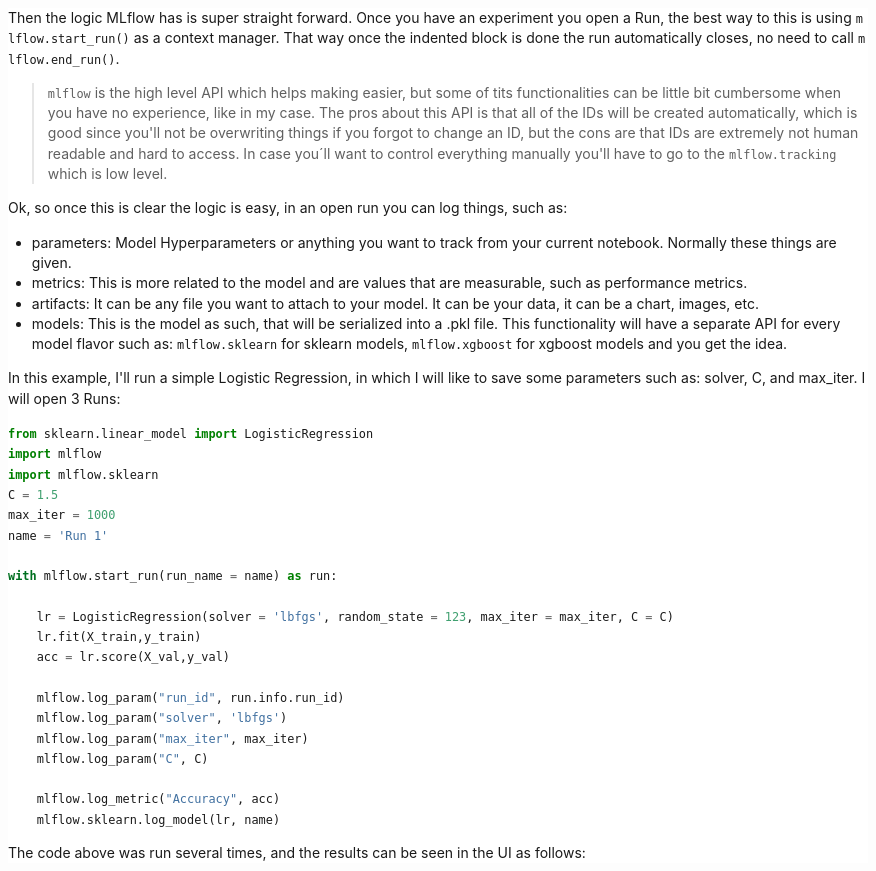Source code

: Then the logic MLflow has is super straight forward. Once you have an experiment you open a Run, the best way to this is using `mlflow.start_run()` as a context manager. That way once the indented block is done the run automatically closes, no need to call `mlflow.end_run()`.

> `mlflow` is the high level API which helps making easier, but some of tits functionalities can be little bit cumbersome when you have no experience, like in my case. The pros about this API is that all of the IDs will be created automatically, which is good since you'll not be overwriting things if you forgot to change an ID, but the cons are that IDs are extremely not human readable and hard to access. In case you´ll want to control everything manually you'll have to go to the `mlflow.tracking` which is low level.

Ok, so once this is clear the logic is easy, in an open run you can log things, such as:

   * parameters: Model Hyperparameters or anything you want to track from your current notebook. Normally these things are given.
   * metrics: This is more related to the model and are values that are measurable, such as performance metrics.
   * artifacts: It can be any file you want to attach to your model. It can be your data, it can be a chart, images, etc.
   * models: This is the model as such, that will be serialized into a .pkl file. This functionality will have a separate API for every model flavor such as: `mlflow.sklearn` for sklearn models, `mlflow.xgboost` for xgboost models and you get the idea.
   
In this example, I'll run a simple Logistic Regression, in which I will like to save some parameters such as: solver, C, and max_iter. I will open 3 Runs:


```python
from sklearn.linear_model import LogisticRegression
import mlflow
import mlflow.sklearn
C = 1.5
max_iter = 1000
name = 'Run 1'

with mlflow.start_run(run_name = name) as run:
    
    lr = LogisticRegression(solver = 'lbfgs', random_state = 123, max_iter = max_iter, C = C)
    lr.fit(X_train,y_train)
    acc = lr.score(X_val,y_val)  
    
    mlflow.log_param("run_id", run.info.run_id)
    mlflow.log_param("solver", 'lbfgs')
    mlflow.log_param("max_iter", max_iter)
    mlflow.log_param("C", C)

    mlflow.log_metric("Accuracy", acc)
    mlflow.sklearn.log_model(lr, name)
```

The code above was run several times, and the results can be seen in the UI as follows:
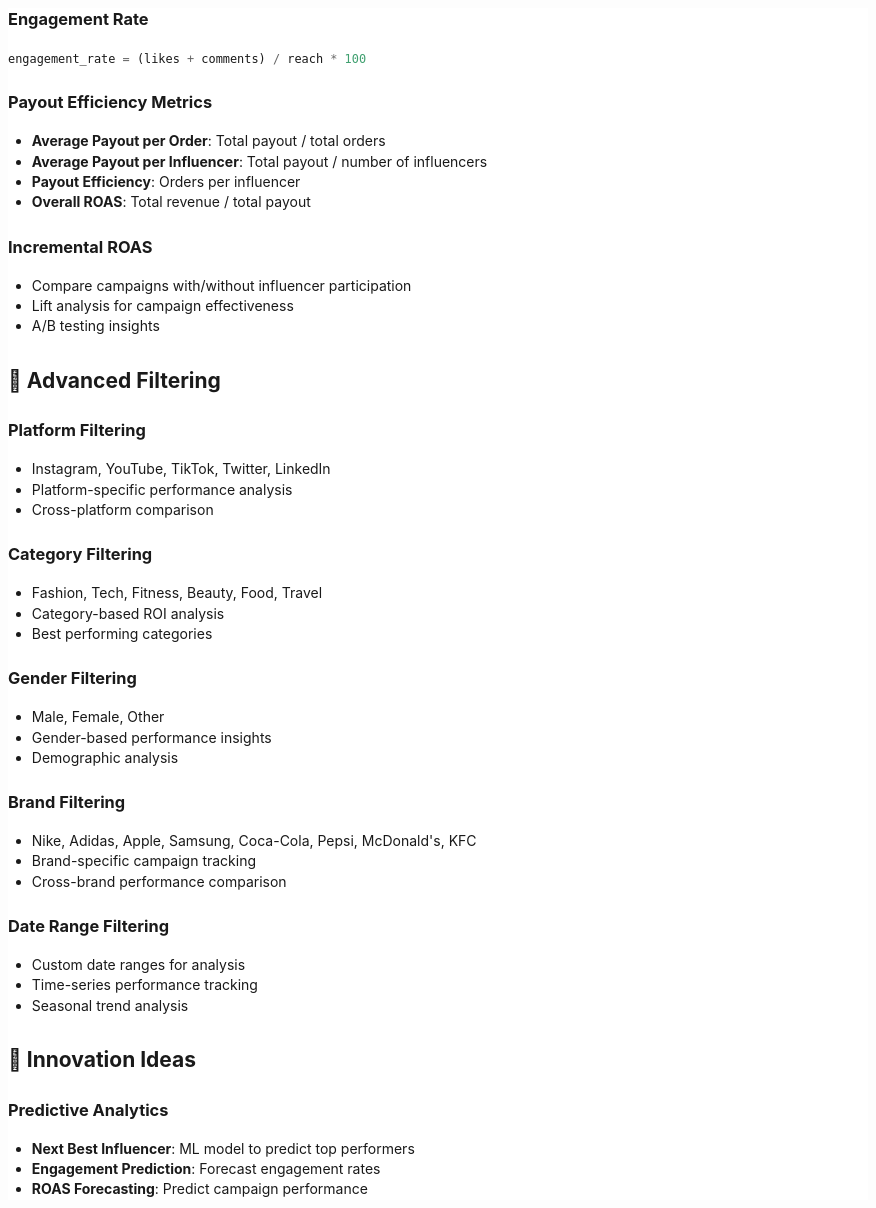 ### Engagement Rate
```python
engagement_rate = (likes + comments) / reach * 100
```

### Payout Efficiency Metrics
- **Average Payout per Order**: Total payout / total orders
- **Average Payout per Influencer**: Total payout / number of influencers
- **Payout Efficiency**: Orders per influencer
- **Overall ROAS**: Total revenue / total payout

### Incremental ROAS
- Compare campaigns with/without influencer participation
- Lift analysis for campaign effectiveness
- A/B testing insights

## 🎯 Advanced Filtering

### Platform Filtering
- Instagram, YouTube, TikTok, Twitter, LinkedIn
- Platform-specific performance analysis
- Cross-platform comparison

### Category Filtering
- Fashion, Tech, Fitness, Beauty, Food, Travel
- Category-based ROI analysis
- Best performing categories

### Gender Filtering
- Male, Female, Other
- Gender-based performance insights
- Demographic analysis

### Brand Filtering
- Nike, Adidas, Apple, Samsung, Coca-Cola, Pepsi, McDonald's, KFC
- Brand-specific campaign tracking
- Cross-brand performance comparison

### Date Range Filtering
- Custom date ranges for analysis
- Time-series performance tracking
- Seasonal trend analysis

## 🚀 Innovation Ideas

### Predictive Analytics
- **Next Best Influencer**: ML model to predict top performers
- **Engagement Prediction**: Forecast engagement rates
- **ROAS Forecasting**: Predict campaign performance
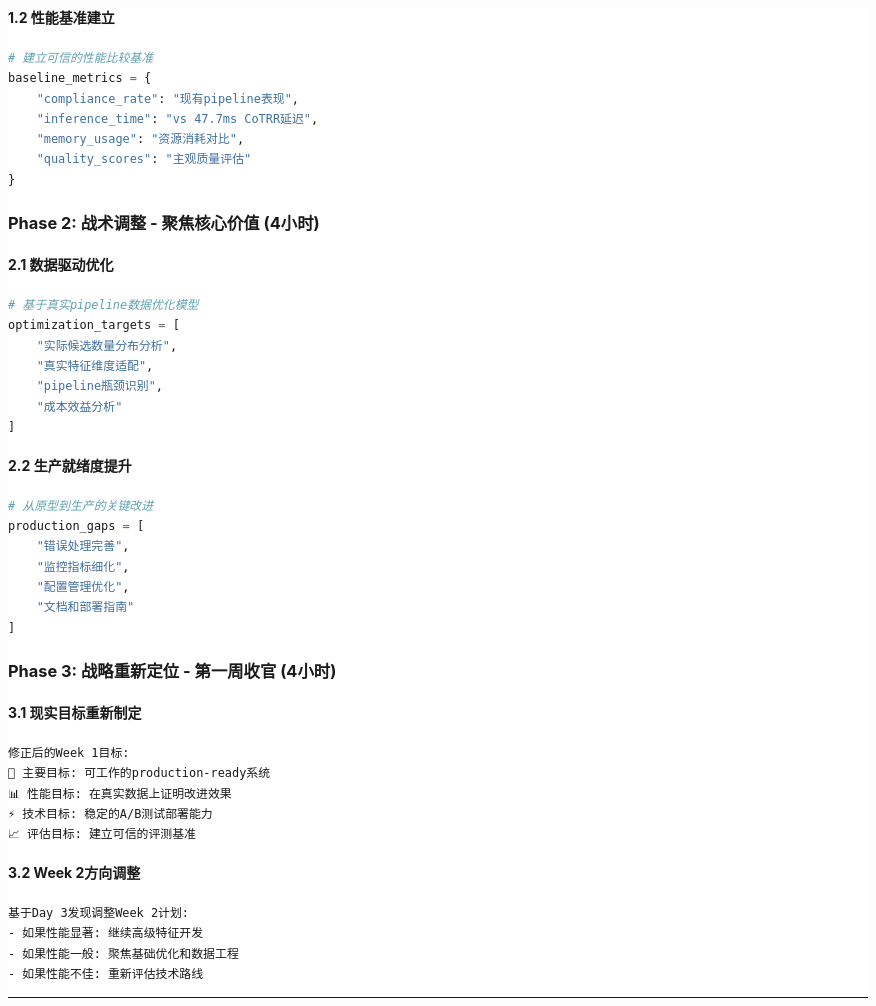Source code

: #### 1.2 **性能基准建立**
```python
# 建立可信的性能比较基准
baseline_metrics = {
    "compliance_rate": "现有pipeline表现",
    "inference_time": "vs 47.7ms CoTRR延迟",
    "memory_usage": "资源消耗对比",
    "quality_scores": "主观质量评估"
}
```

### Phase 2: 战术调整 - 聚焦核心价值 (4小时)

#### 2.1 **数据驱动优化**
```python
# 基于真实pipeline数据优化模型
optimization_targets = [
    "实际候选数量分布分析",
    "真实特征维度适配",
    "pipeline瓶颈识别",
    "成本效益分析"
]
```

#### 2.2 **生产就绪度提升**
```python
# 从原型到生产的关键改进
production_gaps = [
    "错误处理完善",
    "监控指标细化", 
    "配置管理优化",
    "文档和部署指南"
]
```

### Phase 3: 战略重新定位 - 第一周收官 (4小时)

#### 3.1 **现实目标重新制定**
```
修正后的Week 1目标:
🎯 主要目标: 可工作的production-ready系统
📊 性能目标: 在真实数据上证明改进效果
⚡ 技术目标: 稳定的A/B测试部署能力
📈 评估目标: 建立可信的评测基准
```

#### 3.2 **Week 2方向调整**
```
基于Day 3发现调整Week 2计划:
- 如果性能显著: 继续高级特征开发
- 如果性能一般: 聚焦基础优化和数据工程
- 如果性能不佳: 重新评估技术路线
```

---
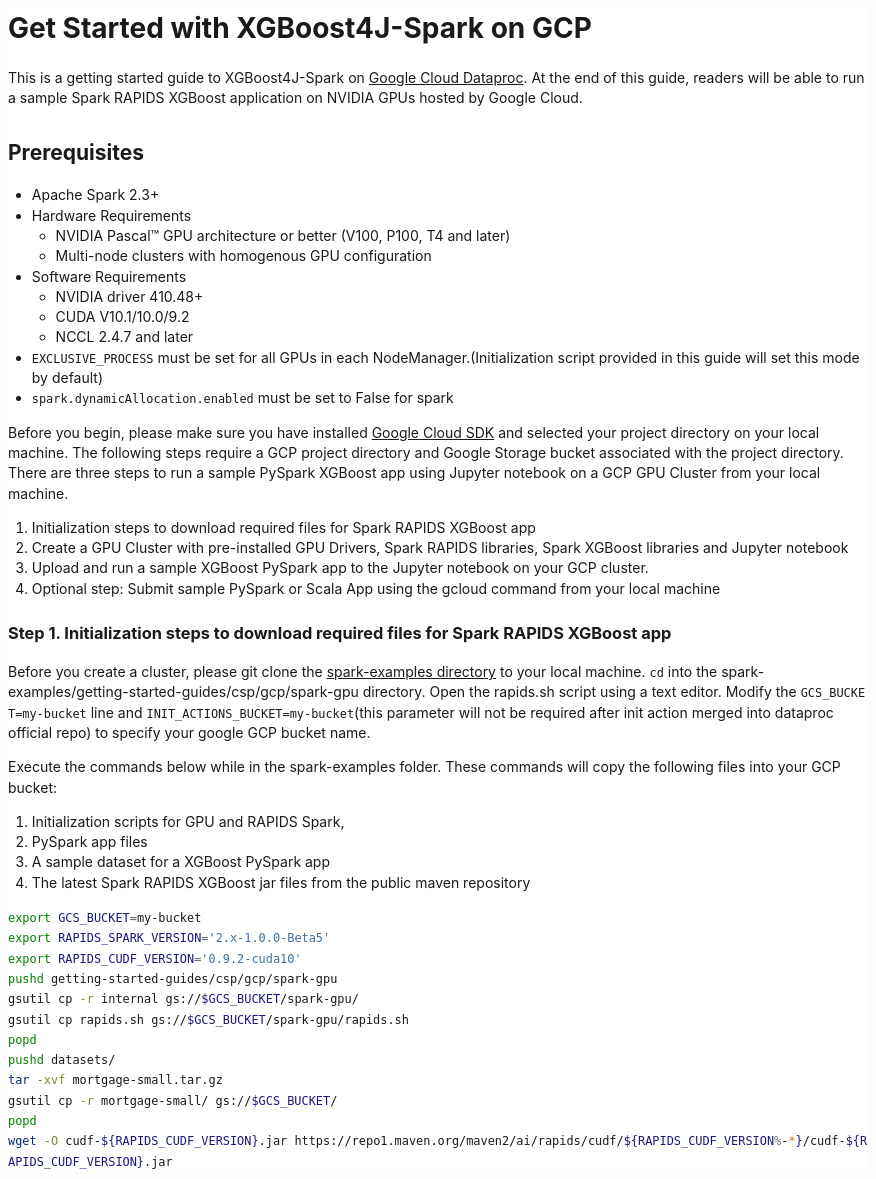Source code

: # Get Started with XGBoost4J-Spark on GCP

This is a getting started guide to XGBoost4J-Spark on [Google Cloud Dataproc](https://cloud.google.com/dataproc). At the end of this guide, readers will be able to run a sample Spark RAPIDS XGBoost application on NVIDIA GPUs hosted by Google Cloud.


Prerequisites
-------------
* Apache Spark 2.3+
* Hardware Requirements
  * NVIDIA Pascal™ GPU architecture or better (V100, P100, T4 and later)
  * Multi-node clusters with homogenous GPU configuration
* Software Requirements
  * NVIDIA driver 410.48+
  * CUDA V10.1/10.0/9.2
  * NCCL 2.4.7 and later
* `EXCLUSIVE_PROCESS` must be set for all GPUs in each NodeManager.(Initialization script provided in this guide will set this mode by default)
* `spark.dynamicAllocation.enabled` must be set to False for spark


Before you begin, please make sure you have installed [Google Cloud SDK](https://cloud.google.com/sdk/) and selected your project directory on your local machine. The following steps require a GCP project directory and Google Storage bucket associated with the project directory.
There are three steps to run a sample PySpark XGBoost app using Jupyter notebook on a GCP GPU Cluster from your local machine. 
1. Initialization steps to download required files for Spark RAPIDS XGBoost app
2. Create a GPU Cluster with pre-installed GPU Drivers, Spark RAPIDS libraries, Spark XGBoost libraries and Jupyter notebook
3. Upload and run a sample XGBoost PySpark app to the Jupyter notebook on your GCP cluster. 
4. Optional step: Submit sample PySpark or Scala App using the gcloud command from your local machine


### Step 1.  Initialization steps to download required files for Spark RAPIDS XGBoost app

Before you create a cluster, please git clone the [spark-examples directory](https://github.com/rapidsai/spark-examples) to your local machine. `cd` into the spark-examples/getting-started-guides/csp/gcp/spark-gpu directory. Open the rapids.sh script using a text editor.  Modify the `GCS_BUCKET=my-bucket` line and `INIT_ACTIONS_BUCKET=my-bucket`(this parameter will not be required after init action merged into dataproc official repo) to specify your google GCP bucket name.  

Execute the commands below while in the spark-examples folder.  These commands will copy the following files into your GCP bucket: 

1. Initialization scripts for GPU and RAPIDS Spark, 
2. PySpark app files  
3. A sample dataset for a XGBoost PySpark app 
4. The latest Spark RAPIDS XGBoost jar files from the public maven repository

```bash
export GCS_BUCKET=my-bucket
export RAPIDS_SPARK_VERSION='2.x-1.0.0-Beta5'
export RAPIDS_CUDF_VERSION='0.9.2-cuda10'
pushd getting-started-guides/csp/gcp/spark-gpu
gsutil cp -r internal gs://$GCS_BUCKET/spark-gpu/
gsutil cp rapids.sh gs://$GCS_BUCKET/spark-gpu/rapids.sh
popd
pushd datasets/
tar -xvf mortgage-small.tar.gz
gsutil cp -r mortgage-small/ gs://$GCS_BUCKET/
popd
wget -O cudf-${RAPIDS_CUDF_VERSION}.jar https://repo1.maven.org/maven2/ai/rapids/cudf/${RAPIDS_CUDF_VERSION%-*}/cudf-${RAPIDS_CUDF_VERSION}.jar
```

────

# [PROBLEM TO SOLVE]
From the listing above, work out the number of lines that contain "LogisticRegression" and give only that.

# [RESPONSE]
2